Fu allora che conobbi tuo padre. Era uno dei ragazzi accorsi in mio aiuto per
spegnere l'incendio. Mi innamorai all'istante dei suoi occhi di cielo. Potevo leggere il
suo cuore. Mai nella vita avevo incontrato una persona tanto buona. Anche lui
ricambiò subito il mio interesse e dopo sei mesi ci sposammo. Gli rivelai fin
dall'inizio la mia natura arcana e fu il mio sostegno anche quando tutti mi
allontanavano e mi evitavano.
Ma il giorno in cui scoprimmo di aspettare te mi fece promettere che mai e poi mai
ti avrei tramandato il dono della luna. Lo amavo moltissimo, ma non potevo impedire
alla magia di scegliere chi voleva come sua ancella. Per questo prima di vedere la
luce lunare brillare nei tuoi occhi ti scrissi questa lettera. Volevo che tu sapessi che quello che ti sta accadendo non è una maledizione. Ma sta a te decidere se accogliere
questo regalo.
Ora che sai chi sei e da dove provieni puoi percorrere questo cammino. Bimba
mia, non aver paura dei tuoi poteri: se li saprai governare con saggezza saranno una
benedizione per te e tutti coloro che incontrerai. Ora vai senza paura a cercare la
civetta, lei ti indicherà la strada”.
Luna arrotolò la lettera, la mise nella piccola botola che aveva sotto al letto insieme
al dipinto di sua madre ritratta mentre rideva spensierata e col palmo della mano si
asciugò le lacrime che non avevano smesso per un solo istante di bagnarle
copiosamente le guance.
Lentamente aprì la porta che dava sul retro della casa, cercando di non svegliare
suo padre che, in silenzio, rannicchiato nel suo giaciglio accanto alla stufa a legna,
aveva sentito i singhiozzi della figlia ed aveva compreso. In nome del grande amore
che ancora lo legava a sua madre, non fece nulla per impedirle di uscire di casa alla
ricerca della sua identità. Si rigirò senza fare rumore e nel segreto del suo cuore
benedisse il cammino di Luna, sperando di rivederla presto.

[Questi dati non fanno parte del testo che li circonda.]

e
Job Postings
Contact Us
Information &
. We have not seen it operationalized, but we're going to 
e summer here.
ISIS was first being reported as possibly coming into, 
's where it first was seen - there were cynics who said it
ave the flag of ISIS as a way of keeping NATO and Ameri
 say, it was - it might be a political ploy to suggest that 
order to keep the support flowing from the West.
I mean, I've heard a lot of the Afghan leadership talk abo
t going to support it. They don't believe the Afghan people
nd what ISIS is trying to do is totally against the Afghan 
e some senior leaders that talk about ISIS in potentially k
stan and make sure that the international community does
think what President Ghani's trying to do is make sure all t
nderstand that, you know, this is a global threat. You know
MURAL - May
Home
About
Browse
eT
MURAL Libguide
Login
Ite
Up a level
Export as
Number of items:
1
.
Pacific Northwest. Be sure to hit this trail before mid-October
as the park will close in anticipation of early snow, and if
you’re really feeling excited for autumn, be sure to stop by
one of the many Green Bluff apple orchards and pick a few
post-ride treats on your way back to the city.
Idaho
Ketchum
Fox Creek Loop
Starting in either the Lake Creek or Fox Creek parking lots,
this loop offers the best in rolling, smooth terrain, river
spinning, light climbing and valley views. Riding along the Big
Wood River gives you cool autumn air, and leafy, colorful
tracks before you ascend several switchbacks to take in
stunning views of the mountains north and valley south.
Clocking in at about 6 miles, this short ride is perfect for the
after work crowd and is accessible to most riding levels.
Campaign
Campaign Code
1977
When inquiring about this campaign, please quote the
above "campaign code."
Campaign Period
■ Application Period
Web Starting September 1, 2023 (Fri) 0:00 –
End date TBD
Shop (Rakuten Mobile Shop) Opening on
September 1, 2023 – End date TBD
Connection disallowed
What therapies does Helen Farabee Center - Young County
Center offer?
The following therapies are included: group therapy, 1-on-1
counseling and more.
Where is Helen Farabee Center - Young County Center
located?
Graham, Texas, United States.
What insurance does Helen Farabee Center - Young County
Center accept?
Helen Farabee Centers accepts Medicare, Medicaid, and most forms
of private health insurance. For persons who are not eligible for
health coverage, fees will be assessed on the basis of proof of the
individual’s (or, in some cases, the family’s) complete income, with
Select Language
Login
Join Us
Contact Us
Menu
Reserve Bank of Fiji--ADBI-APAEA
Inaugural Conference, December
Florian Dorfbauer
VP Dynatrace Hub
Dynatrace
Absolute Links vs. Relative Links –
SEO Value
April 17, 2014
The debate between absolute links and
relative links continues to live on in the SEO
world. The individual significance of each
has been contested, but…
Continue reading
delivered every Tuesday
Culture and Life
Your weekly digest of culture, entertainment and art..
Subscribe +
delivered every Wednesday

La ragazza appoggiò il piede destro, lento, insicuro, spaventato. Trascinò il sinistro
nella terra polverosa, spaurito, traballante mentre cercava un segnale, un piccolo
indizio che le rivelasse la direzione giusta da prendere. Il cuore sussultava ad ogni
passo ma sentiva in se' la grande forza dell'amore che la proteggeva. Avrebbe
abbracciato la vera se stessa che aspettava pazientemente di essere trovata . Con quel
poco di ardimento che aveva fatto capolino in lei, scomparve nella vegetazione
oscura. Le sembrava di percepire in lontananza echi di voci, animali solitari, tamburi
primordiali. Andò nella loro direzione.
Non sapeva dove quel sentiero l'avrebbe condotta, ma sentiva il suo cuore battere
all'unisono con quei richiami.
Ad ogni palpito la paura diminuiva ed il coraggio si faceva strada.
Un sorriso le illuminò lo sguardo mentre la luna, ormai stanca, andava a dormire.